Methodology
Reference data
The DFT ground truth is the ASSYST campaign: ~7M structures stored in
the dft_surrogate_mlip_assyst Postgres database. Convention details are
captured in [our wiki](https://… link TBD).
Per-element offset fit
Each potential's raw MLIP energy can be off the DFT scale by an element-
dependent constant. We fit per-element shifts Δμ_i to minimise
(E_MLIP − E_DFT) − Σᵢ Nᵢ · Δμᵢ across all structures, via the normal
equations (AᵀA)μ = Aᵀb. Two flavours are computed:
- global: simultaneous least-squares over all elements; reported as
_corrected_globalcolumns - unary: per-element mean over single-element structures only
The site's primary view uses the global correction.
Outlier filter
Before fitting and before reporting per-element RMSE/MAE, structures with
|(E_MLIP − E_DFT) / n_atoms| ≥ 50 eV/atom are dropped.
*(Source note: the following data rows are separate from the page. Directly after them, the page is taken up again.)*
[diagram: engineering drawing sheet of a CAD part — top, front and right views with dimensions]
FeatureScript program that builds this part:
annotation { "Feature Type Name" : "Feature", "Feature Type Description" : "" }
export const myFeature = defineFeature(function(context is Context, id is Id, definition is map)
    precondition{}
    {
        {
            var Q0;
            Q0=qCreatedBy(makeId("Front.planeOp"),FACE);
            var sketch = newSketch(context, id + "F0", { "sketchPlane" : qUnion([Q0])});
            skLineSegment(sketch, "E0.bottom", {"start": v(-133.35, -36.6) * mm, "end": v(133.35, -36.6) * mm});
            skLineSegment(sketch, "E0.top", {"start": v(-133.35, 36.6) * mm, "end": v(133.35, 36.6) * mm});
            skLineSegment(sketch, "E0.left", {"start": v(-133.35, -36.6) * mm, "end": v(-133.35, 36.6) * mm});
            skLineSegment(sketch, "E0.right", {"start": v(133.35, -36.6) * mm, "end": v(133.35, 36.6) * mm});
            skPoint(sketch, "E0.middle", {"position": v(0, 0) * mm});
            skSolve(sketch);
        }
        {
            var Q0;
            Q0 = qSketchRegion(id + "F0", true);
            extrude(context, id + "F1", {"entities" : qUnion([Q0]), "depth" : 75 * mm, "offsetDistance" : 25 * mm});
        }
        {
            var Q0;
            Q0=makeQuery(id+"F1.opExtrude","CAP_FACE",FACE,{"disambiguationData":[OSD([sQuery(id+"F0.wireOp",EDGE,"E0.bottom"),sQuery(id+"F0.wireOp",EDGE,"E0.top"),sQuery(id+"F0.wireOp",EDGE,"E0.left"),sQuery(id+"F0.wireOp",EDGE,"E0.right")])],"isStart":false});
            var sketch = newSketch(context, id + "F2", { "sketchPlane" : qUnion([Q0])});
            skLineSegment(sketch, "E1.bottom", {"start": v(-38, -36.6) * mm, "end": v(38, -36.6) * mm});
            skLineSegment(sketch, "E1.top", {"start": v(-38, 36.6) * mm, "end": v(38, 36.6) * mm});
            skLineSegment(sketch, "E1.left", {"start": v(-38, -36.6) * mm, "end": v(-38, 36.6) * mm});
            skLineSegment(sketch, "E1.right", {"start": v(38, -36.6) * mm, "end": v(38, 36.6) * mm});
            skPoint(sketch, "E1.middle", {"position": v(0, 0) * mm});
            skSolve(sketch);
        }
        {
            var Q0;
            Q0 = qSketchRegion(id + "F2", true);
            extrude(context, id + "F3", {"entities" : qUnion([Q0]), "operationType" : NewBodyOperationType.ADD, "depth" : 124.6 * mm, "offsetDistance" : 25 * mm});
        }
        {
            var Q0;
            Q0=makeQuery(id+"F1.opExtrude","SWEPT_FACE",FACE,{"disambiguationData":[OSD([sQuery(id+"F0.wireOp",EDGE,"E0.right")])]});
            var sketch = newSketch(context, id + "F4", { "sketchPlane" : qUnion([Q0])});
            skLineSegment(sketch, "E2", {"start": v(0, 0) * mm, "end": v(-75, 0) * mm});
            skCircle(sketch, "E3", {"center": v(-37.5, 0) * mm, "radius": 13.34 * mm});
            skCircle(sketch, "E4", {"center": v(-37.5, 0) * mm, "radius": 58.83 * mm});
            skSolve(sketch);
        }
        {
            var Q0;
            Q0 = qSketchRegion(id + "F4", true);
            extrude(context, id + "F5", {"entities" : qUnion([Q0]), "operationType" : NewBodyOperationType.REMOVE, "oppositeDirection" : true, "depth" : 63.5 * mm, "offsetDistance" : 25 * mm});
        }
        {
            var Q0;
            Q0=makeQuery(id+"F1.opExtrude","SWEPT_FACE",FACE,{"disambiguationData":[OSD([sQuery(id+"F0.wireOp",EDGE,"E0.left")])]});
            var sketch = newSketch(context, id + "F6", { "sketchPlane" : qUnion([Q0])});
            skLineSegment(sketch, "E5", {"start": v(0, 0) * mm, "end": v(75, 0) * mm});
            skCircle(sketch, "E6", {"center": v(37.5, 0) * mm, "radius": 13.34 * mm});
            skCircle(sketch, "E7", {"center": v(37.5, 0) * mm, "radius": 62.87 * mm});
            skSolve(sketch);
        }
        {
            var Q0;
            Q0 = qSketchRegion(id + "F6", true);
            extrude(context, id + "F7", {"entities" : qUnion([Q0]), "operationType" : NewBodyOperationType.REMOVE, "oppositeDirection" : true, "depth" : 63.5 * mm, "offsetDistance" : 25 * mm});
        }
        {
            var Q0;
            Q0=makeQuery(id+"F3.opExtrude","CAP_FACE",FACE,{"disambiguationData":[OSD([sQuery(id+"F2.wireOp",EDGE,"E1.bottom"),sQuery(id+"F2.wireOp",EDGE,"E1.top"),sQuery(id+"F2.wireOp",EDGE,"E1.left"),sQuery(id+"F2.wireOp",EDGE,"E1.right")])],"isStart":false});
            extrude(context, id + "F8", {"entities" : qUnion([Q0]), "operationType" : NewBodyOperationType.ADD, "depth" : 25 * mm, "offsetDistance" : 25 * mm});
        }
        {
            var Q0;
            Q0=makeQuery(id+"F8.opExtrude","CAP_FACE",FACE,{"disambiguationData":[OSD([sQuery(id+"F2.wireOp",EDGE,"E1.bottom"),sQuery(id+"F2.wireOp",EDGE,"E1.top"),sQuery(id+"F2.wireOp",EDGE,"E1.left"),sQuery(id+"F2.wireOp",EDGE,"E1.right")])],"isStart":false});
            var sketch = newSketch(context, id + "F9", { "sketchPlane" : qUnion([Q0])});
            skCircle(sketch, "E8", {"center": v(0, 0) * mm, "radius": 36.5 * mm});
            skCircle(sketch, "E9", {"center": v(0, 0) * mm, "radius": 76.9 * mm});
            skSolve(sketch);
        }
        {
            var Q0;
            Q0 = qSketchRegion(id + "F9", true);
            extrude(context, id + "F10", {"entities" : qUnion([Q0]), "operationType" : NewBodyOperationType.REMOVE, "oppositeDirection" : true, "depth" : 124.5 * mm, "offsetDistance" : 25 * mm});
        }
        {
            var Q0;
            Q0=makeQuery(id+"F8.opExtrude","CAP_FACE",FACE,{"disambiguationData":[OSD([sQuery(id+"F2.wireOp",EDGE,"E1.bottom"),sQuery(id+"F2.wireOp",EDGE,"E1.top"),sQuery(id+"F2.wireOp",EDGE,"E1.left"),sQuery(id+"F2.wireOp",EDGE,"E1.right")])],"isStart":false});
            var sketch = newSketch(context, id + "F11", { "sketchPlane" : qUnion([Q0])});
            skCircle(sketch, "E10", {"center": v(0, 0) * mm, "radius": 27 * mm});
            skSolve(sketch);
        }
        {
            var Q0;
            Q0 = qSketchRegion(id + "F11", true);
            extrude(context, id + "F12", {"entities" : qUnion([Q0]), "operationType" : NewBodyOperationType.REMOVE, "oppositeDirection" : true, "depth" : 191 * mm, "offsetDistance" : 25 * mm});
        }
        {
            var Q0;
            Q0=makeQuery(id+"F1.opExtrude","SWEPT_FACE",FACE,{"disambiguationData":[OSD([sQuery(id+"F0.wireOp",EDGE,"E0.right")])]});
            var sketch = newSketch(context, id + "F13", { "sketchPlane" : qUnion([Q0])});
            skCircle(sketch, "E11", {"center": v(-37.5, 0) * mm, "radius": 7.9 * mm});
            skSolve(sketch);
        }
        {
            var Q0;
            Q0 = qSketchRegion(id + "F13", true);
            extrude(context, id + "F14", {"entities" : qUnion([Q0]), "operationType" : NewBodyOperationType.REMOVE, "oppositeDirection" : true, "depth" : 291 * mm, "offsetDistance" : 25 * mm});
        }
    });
These are MLIP
numerical failures, not real reference offsets — without the filter a single
runaway structure can inflate a per-element RMSE by 10–100×.
Metric definitions
| Metric | Definition |
|---|---|
E_rmse_corrected |
√mean((dE/atom − offset)²) over structures grouped by structure.element |
E_mae_corrected |
mean(|dE/atom − offset|) — same grouping |
F_rmse_comp |
√mean(|F_MLIP − F_DFT|²) over atoms, grouped by atomic species |
F_mae_comp |
mean(|F_MLIP − F_DFT|) — same |
F_radial_rmse |
√mean((|F_MLIP| − |F_DFT|)²) over atoms — magnitude-only error |
F_radial_mae |
mean(||F_MLIP| − |F_DFT||) — same |
F_ang_med_deg |
median angle(F_MLIP, F_DFT) per atomic species |
S_rmse_voigt |
√mean(δs²) over 6 Voigt components of stress, grouped by structure.element |
Element grouping caveat
The DB column structure.element is the marker assigned at ingest. It is
not consistent across binary datasets — Binary_Fe_Mo rows are labelled
Fe, while Binary_Fe_B rows are labelled B. We follow this convention to
match the upstream offset-fit CSVs. Force metrics use per-atom species
(atomic-number-derived) grouping, which is consistent.